Poll: KZN ANC to get 73%

2014-05-06 00:00

THE ANC in KwaZulu-Natal yesterday downplayed the latest Ipsos election survey that predicted a significant increase in the support of the ruling party in the provincial elections tomorrow.

Other parties, however, have dismissed the poll, which predicted a drop in their support, as inaccurate and not reflecting the support they had in KZN.

Leading polling company Ipsos polled 3 730 respondents between February 20 and March 28 in its Pulse of the People study, which measured support from voters who were registered to vote.

It suggested 73% would support the ANC, a significant increase over the 62,9% the ruling party obtained in the province in the last general elections.

The survey’s error margin puts the ruling party’s result at a low of 68,9% in a moderate voter turn-out scenario.

The latest poll differs from a survey released earlier this year predicting that the ANC would obtain 56%.

The survey suggests the IFP will lose half of their voters and only receive 11% of the KZN vote, and it predicts the DA will become the official opposition with 12%, increasing its provincial support from the 9,15% garnered in 2009.

The survey also suggests that the NFP and EFF would both receive two percent while the Minority Front is expected to receive one percent and ACDP zero.

ANC provincial secretary Sihle Zikalala said the ruling party has not looked into the survey because it would cause them to lose focus on their election strategy ahead of tomorrow.

“The ANC would not like to comment on the detail, including the methodology and end-product of the survey.

“The ANC requests all the people of KZN to vote for ANC on May 7. We don’t want people to take it for granted that a particular party would win so we urge people to go and vote,” Zikalala said.

The IFP’s deputy chairperson, Albert Mncwango, accused Ipsos of never giving his party a favourable prediction for any election results.

“They have never been accurate as far as Inkatha predictions are concerned. We are not worried,” Mncwango said.
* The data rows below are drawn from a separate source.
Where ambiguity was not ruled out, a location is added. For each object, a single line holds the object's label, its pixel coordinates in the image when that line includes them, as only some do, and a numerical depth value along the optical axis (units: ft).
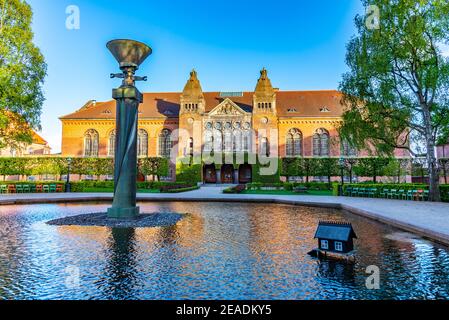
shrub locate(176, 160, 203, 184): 133.69
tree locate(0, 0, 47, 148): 68.64
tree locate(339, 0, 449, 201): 53.83
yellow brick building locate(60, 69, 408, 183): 140.56
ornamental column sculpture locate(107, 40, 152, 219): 34.37
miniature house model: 17.49
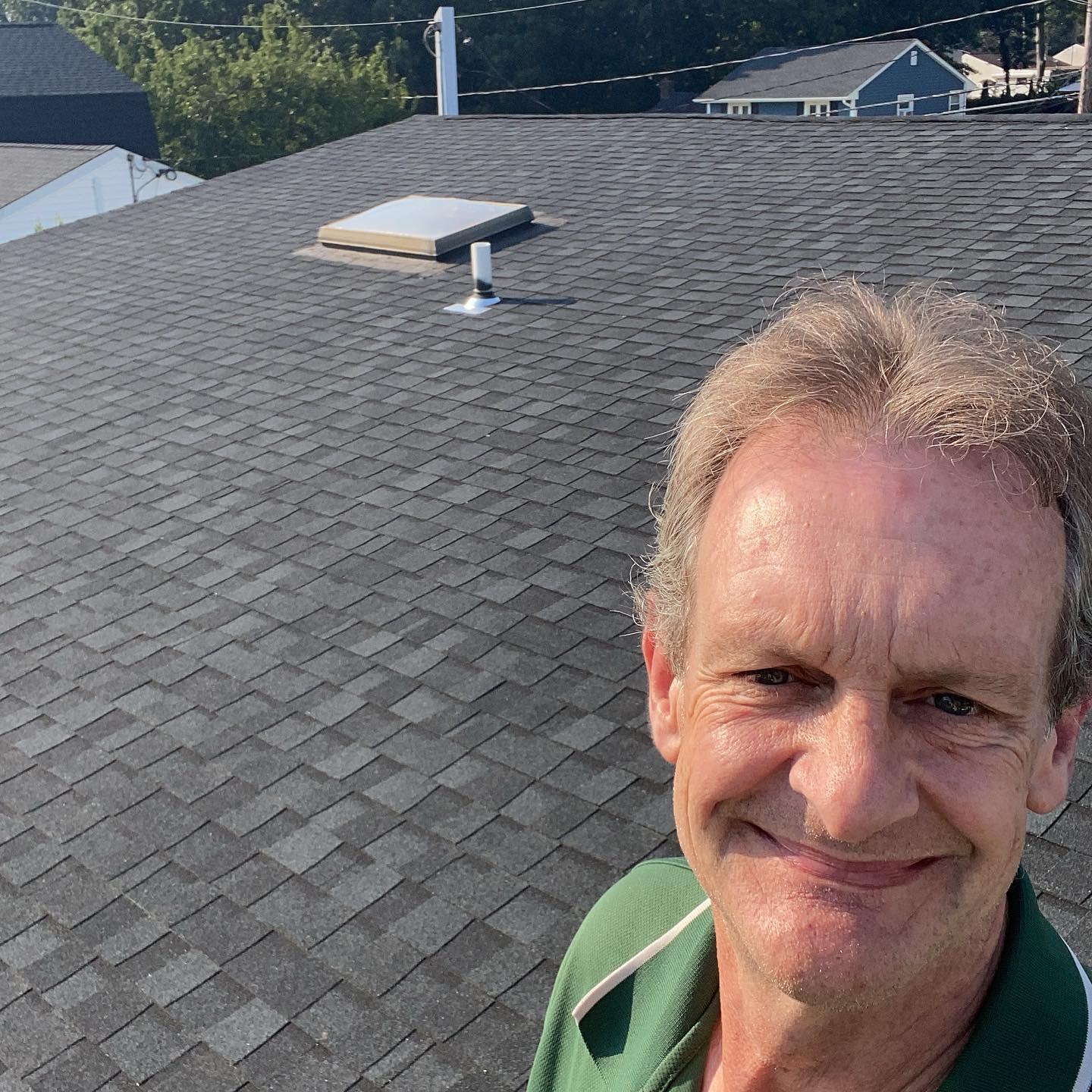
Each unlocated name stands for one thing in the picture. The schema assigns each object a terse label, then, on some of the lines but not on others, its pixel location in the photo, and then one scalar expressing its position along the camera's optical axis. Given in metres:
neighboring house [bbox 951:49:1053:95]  58.31
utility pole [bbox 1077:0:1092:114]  24.64
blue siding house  45.81
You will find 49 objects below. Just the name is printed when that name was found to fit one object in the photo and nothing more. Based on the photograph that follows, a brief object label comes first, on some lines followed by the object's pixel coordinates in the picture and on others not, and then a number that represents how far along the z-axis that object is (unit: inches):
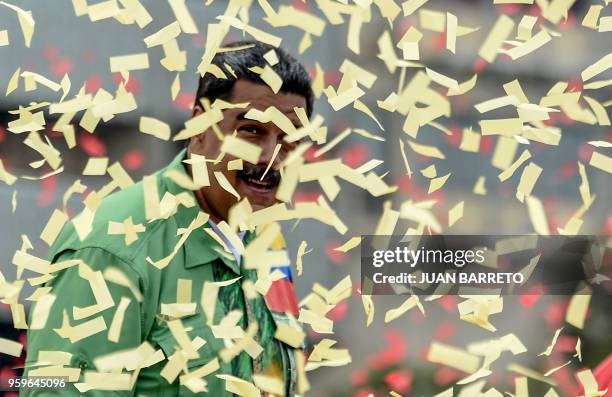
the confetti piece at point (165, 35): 175.0
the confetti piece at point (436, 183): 181.9
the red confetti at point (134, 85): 435.3
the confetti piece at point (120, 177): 180.2
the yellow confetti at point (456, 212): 183.2
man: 156.4
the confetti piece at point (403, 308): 174.1
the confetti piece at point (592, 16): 179.8
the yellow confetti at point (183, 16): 175.9
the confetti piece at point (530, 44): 180.1
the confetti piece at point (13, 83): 176.7
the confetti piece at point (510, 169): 178.4
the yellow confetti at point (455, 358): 173.0
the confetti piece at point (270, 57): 171.3
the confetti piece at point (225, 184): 168.4
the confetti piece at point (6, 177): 171.0
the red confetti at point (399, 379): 479.5
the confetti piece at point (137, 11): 175.3
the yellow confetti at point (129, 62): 176.1
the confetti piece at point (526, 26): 182.7
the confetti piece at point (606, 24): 180.4
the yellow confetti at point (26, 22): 183.5
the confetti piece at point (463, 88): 174.4
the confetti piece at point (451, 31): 179.9
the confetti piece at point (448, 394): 164.9
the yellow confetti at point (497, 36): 176.9
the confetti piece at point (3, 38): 171.3
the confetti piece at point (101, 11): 176.2
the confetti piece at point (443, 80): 171.9
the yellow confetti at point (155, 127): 174.7
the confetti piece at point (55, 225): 175.5
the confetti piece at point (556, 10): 186.7
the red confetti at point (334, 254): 474.5
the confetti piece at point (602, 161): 185.2
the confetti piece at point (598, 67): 184.2
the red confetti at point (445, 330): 543.8
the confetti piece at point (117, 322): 155.2
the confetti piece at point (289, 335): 176.7
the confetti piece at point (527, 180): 178.1
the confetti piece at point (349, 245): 178.7
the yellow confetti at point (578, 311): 175.8
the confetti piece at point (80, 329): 154.8
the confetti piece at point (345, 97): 175.0
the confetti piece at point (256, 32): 171.3
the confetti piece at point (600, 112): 180.5
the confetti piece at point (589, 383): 166.1
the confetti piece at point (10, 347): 167.5
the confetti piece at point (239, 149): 167.5
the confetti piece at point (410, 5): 174.5
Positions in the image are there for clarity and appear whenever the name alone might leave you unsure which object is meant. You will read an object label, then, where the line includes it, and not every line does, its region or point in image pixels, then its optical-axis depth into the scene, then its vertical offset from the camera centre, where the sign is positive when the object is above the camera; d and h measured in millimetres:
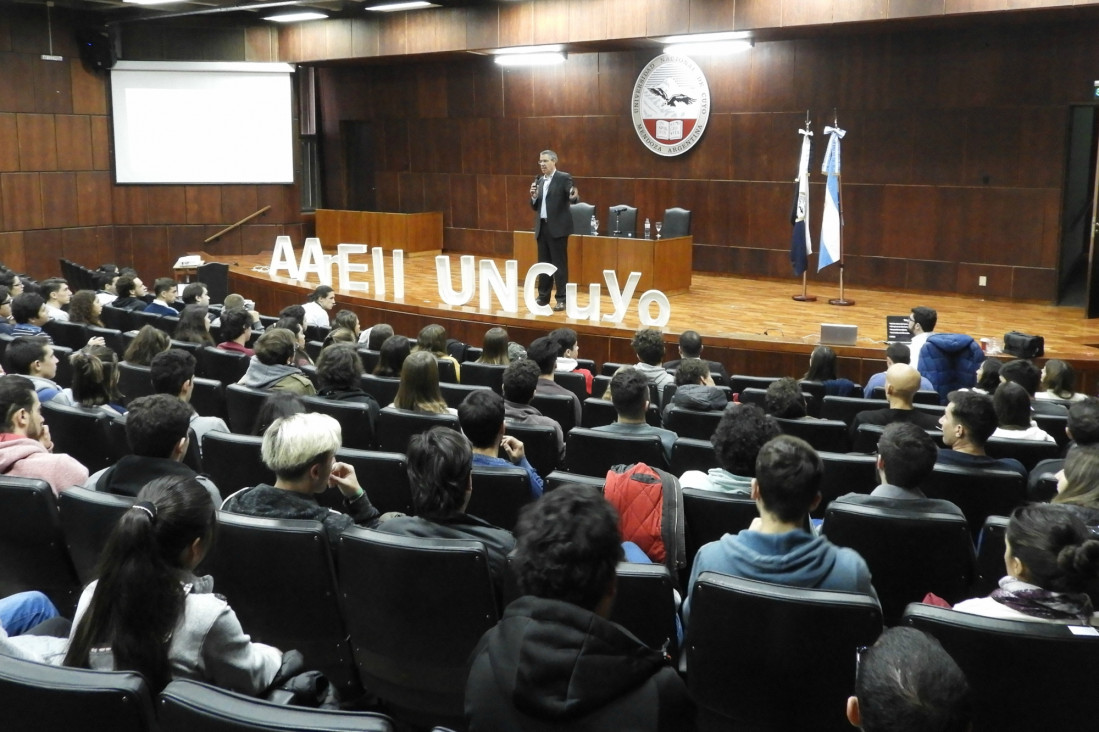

“In 1994 they said we would get less than 10% but we got more. So what makes them correct this time?,” Mncwango said, adding that in the 1999 elections the pollsters had predicted that the IFP would be removed from the political landscape.

Mncwango also said the IFP was working hard on the ground to win the support of voters.

“The support we get is overwhelming. We don’t want to be prophets of our performance,” said Mncwango when asked what the party hoped to get.

But the IFP’s national campaign committee chairperson Narend Singh told Weekend Witness that the party hoped to obtain at least 25% in KZN, up from the 22% they received in the last general elections.

EFF co-ordinator Vusi Khoza dismissed the survey, also questioning the methodology used.

“We don’t believe EFF will get less than 10%. We are working on the ground, talking to the people. We will surprise the pollsters,” Khoza said.

ACDP leader Joann Downs also questioned the sampling used in the survey, saying it was too small to reach an accurate conclusion.

Downs said her party had grown its structures and tripled its membership in the province.

“There is no chance that we are going to get zero percent,” she said.

The DA, Minority Front and the NFP could not be reached for comment.